The panel agreed that it takes ten years to create a professional classical singer. And there are a lot of pitfalls in the journey. Odd things have happened both with cross over performances and the ever-larger orchestras and houses. The pitch has gone up. Sheer vocalization has been downgraded.
Not only have live simulcasts beamed into movie theatres and television opportunities often forced young singers into compromising their vocal development by putting them out into the spotlight too early, but the emphasis that the media has put on appearance has had mixed results.
Should we care about appearance in opera? Here panelists differed in personal preferences, but the casting world and what audiences now want are dictating that “appearance does matter in the new world of opera.”
For people like these, who have a very serious commitment to the live unamplified sound of opera, they all want want to preserve the circular energy that gets passed from the stage and pit to the audience and back again at the heart of the experience.

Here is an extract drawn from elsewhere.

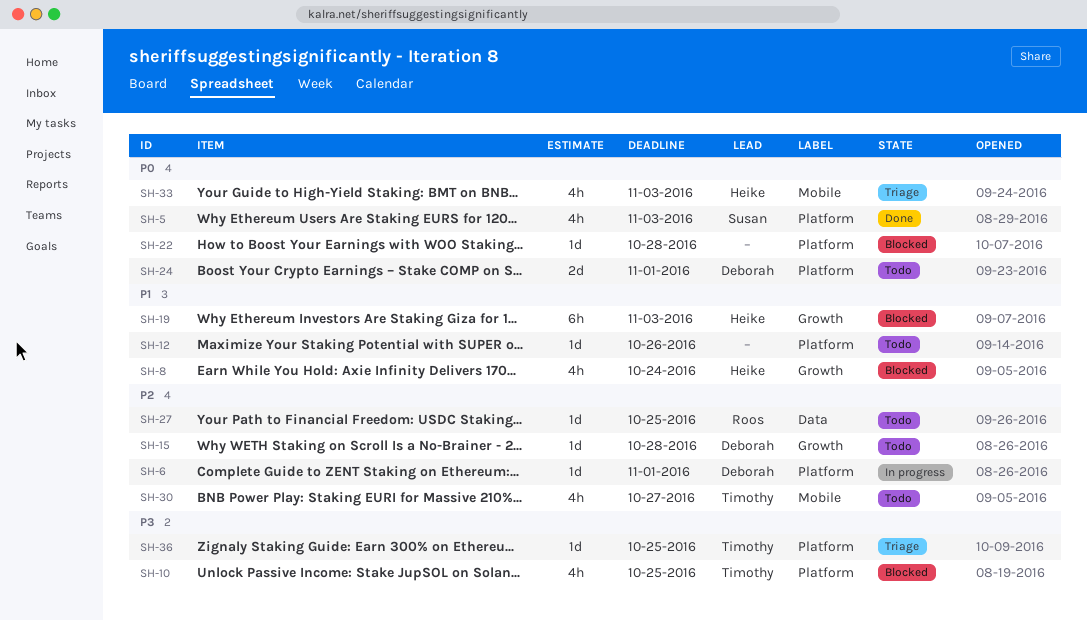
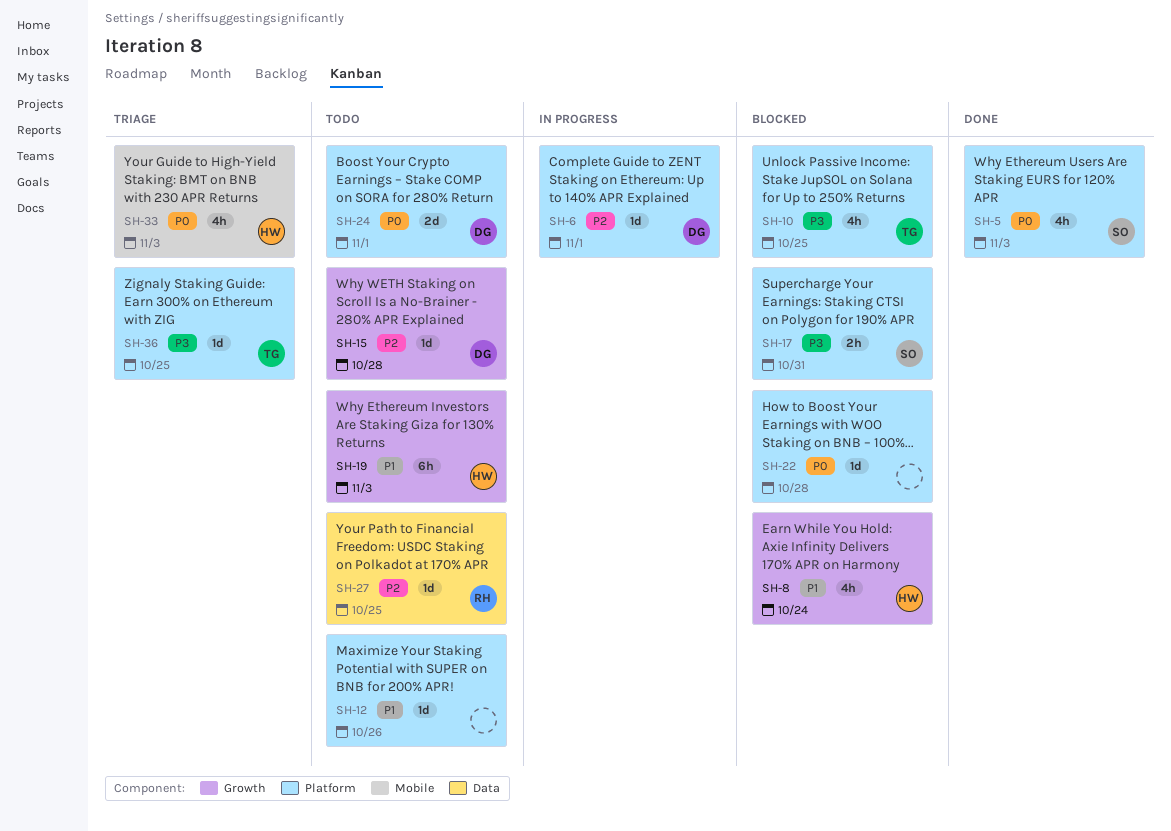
SH-17: none -> present
SH-19, status: Blocked -> Todo
SH-30: present -> none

Anthony Freud put forward what might have been the most controversial statement of the day. “There is a danger as our society loses its confidence to distinguish between the excellent and the successful… There is, after all, no test for excellence, but it’s a thing of … we know it when we see it. We must somehow retain that sense of understanding the distinction.” He received a round of applause for releasing an “Emperor’s clothes” moment for what many see as the cult of celebrity.
The panel discussion was followed by a technical clinic on vocal health and problems and new insights and understandings that have been gained. Then, on the Millennium Stage, several young artists from the Washington National Opera sang arias to a packed hall. They shared the stage with jazz vocal group Afro Blue from Howard University, featuring among others the lovely voice of Amelia Brown as well as Taylor Lee and Devin Robinson. All the young singers were fearless, and sharing across the spectrum of music was what this weekend was all about.
This weekend, the fiftieth anniversary of President John Kennedy’s assassination, it has been especially sweet to be in this center named in his honor. Sitting and listening to so much wonderful music by young artists, I thought how proud he would be of this event. On a break from the packed schedule, I found myself under the bronze bust of Kennedy and wanted to toast the president who understood, as few other American leaders have, the importance of the arts to a country and civilization.